A College Girl's Maine Requirement
WHEN Julia, the No. 1 granddaughter, left last fall to resume her college studies in Massachusetts, I dropped her a loving note, and for want of brownies I tucked a $20 bill into the envelope and sealed it with a kiss. I have a thank-you from Julie, and she says she used the money to buy some drinking water. ``The water here is awful!'' she writes. Here at home the University of Maine is asking for a $36.8 million state bond issue to upgrade its educational facilities (including physical culture and recreation) and I am pleased to see the proposal hasn't one word about improving the drinking water. This isn't a burning educational issue with us, whereas in her much higher-priced educational environment Julie needs bottled water in her dorm room.
Which means I am not necessarily the doting grandfather lavishing his largess on his pretty descendant, but am, rather, something like a bond issue taking up the slack for a college that needs a new well.
One of the better bits of Maine history has to do with the gushing spring of pure water on Ricker Hill in the town of Poland, around which the Ricker family built a huge resort hotel. In the late 1700s a couple of travelers came to the Ricker place, and although the new house was far from finished, they were given suppers and beds, and fed well in the morning before they walked along.

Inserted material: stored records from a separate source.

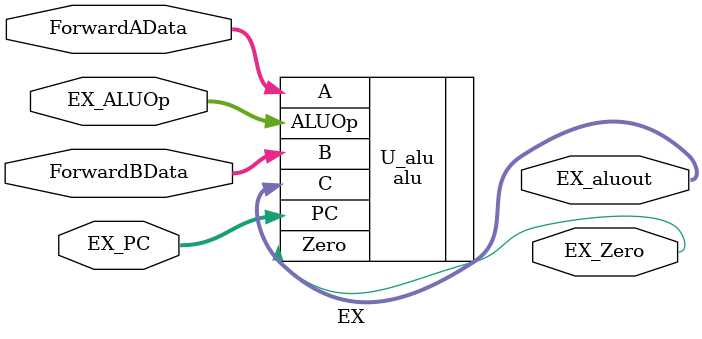
<source format=v>

module EX (
    input [31:0] EX_PC ,
    input [31:0]ForwardAData,
    input [31:0]ForwardBData,
    input [4:0] EX_ALUOp,

    output signed [31:0] EX_aluout,
    output EX_Zero
);
   alu U_alu(
        // input 
        .A(ForwardAData),
        .B(ForwardBData),
        .ALUOp(EX_ALUOp), 
        .PC(EX_PC),
        // output 
        .C(EX_aluout), 
        .Zero(EX_Zero)  // transfer to mem and then ctrl
    );
endmodule
</source>
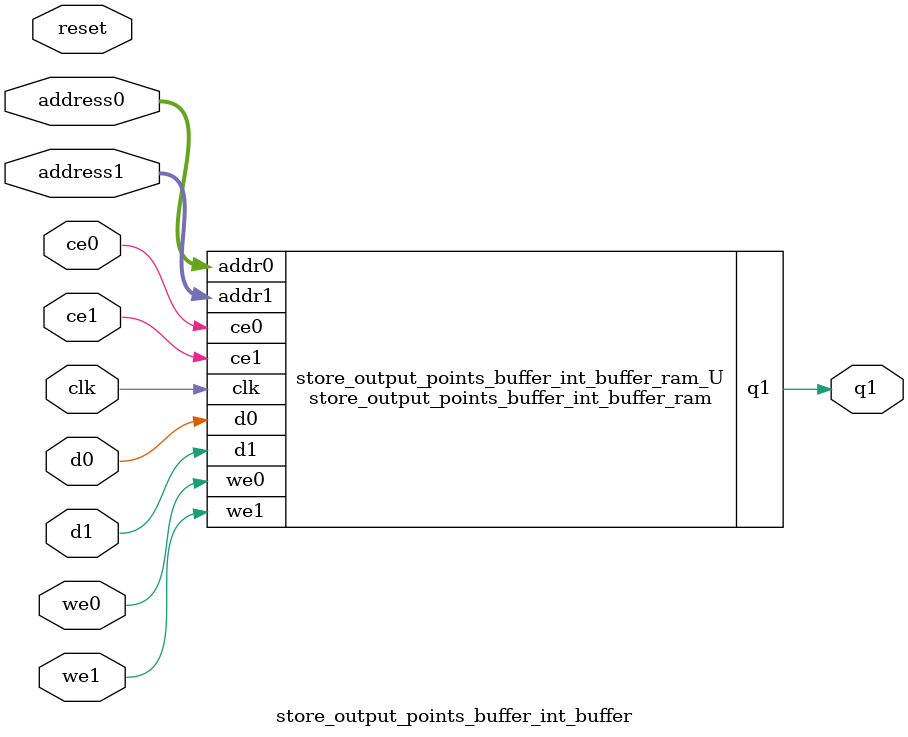
<source format=v>

`timescale 1 ns / 1 ps
module store_output_points_buffer_int_buffer_ram (addr0, ce0, d0, we0, addr1, ce1, d1, we1, q1,  clk);

parameter DWIDTH = 1;
parameter AWIDTH = 6;
parameter MEM_SIZE = 48;

input[AWIDTH-1:0] addr0;
input ce0;
input[DWIDTH-1:0] d0;
input we0;
input[AWIDTH-1:0] addr1;
input ce1;
input[DWIDTH-1:0] d1;
input we1;
output reg[DWIDTH-1:0] q1;
input clk;

(* ram_style = "block" *)reg [DWIDTH-1:0] ram[MEM_SIZE-1:0];




always @(posedge clk)  
begin 
    if (ce0) 
    begin
        if (we0) 
        begin 
            ram[addr0] <= d0; 
        end 
    end
end


always @(posedge clk)  
begin 
    if (ce1) 
    begin
        if (we1) 
        begin 
            ram[addr1] <= d1; 
            q1 <= d1;
        end 
        else 
            q1 <= ram[addr1];
    end
end


endmodule


`timescale 1 ns / 1 ps
module store_output_points_buffer_int_buffer(
    reset,
    clk,
    address0,
    ce0,
    we0,
    d0,
    address1,
    ce1,
    we1,
    d1,
    q1);

parameter DataWidth = 32'd1;
parameter AddressRange = 32'd48;
parameter AddressWidth = 32'd6;
input reset;
input clk;
input[AddressWidth - 1:0] address0;
input ce0;
input we0;
input[DataWidth - 1:0] d0;
input[AddressWidth - 1:0] address1;
input ce1;
input we1;
input[DataWidth - 1:0] d1;
output[DataWidth - 1:0] q1;




store_output_points_buffer_int_buffer_ram store_output_points_buffer_int_buffer_ram_U(
    .clk( clk ),
    .addr0( address0 ),
    .ce0( ce0 ),
    .d0( d0 ),
    .we0( we0 ),
    .addr1( address1 ),
    .ce1( ce1 ),
    .d1( d1 ),
    .we1( we1 ),
    .q1( q1 ));

endmodule


</source>
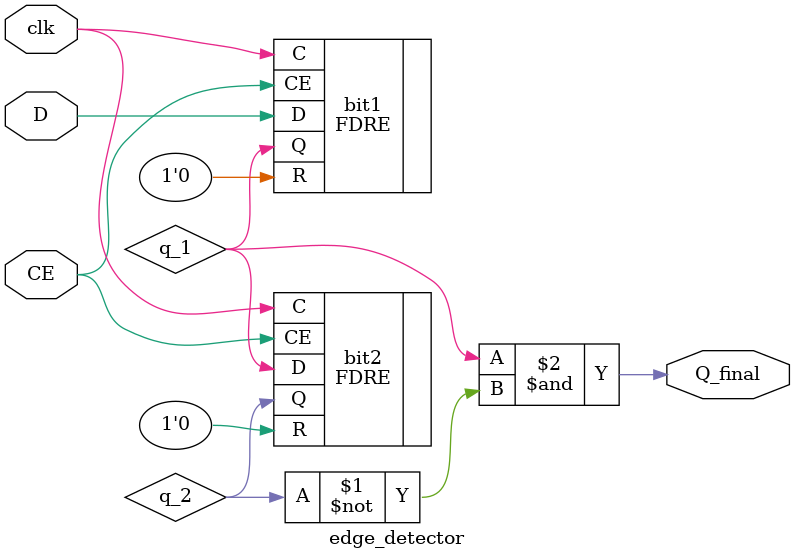
<source format=v>
`timescale 1ns / 1ps


module edge_detector(
    input D,
    input clk,
    input CE,
    output Q_final
    );
    
    wire q_1, q_2;
    
    FDRE #(.INIT(1'b0) ) bit1 (.C(clk), .R(1'b0), .CE(CE), .D(D), .Q(q_1));
    FDRE #(.INIT(1'b0) ) bit2 (.C(clk), .R(1'b0), .CE(CE), .D(q_1), .Q(q_2));
    
    assign Q_final = q_1 & ~q_2;
    
    
endmodule

</source>
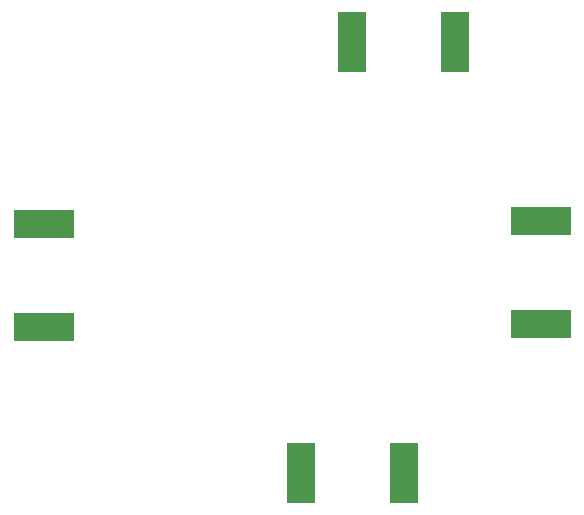
<source format=gbp>
G04 #@! TF.FileFunction,Paste,Bot*
%FSLAX46Y46*%
G04 Gerber Fmt 4.6, Leading zero omitted, Abs format (unit mm)*
G04 Created by KiCad (PCBNEW 4.0.4+dfsg1-stable) date Sat Nov 11 18:47:18 2017*
%MOMM*%
%LPD*%
G01*
G04 APERTURE LIST*
%ADD10C,0.100000*%
%ADD11R,5.080000X2.420000*%
%ADD12R,2.420000X5.080000*%
G04 APERTURE END LIST*
D10*
D11*
X34602000Y-80710000D03*
X34602000Y-89470000D03*
D12*
X69404000Y-65336000D03*
X60644000Y-65336000D03*
X56326000Y-101796000D03*
X65086000Y-101796000D03*
D11*
X76650000Y-89216000D03*
X76650000Y-80456000D03*
M02*

</source>
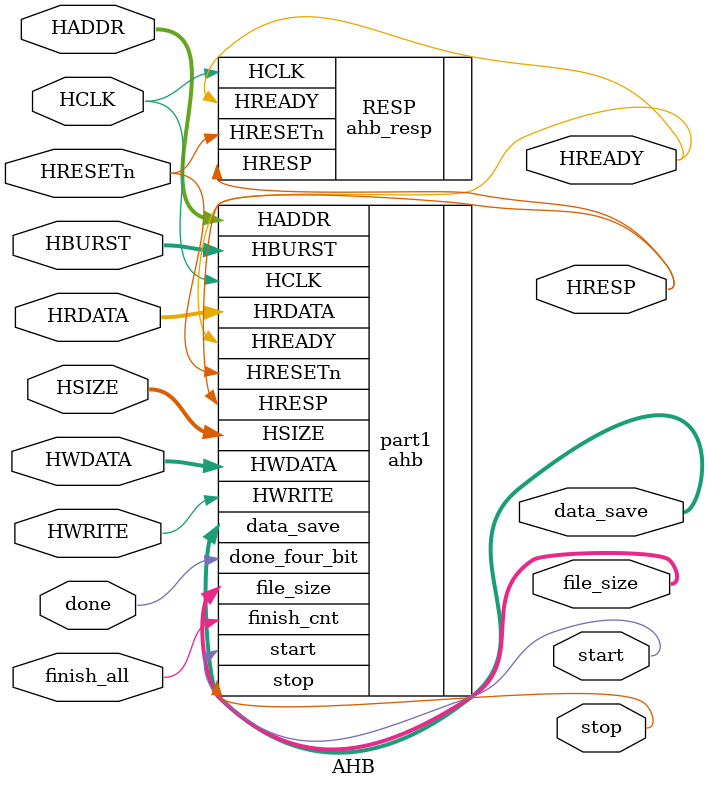
<source format=sv>
/* Description:  The wrapper file of AHB
*/

module AHB
(
input wire HCLK,
input wire HRESETn,
input wire [31:0] HADDR,
input wire [31:0] HRDATA,
input wire [31:0] HWDATA,
input wire HWRITE,
input wire [2:0] HBURST,
input wire [2:0] HSIZE,
input wire finish_all,
input wire done,
output reg HRESP,
output reg stop,
output reg start,
output reg [15:0] file_size,
output reg [31:0] data_save,
output reg HREADY
);

ahb part1(.HCLK(HCLK), .HRESETn(HRESETn), .HADDR(HADDR), .HRDATA(HRDATA), .HWDATA(HWDATA), .HWRITE(HWRITE), .HBURST(HBURST), .HSIZE(HSIZE),
		.finish_cnt(finish_all), .HRESP(HRESP), .done_four_bit(done), .stop(stop), .start(start), .file_size(file_size), .data_save(data_save), .HREADY(HREADY));

ahb_resp RESP(.HCLK(HCLK), .HRESETn(HRESETn), .HREADY(HREADY), .HRESP(HRESP));

endmodule
</source>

This gave the Rickers the idea of keeping an inn, and the new home was called the ``Mansion House'' and became the start of a resort hotel complex that was famous the world over. It was to be quite a few years before the Poland Spring Water became a part of the business.
The spring had been no more than a watering place in the Ricker pasture - not unlike many other springs in that area of Maine. They are fed by subterranean veins from the eastern slope of the White Mountains, and have a purity that excels.
The first bottle fetched 15 cents, and within a year shipments were measured by the hundreds of barrels. The big Poland Spring Hotel, just about covering the top of the hill, burned flat on July 4, 1975, and brought an end to the resort business, but spring water is still shipped all over the world.
Here at home, Julie lives within a couple of long stones' throws of famous Poland Spring. Thus it is.